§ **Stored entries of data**
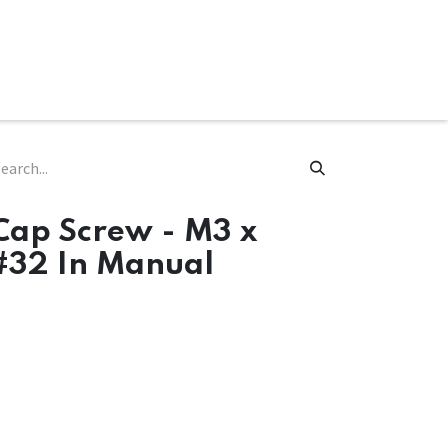
ware & Books
Spare Parts
MY ACCOUNT
Cap Screw - M3 x
#32 In Manual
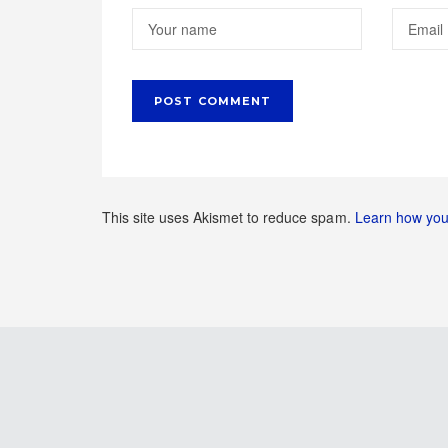
This site uses Akismet to reduce spam.
Learn how you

§ **WORK TO BE COMPLETED**
Rewrite every text line from the entries above as one numbered list. Skip any blank lines and leave the pictures out.

§ **OUTPUT OF THE TASK**
1. ware & Books
2. Spare Parts
3. MY ACCOUNT
4. Cap Screw - M3 x
5. #32 In Manual
6. This site uses Akismet to reduce spam.
7. Learn how you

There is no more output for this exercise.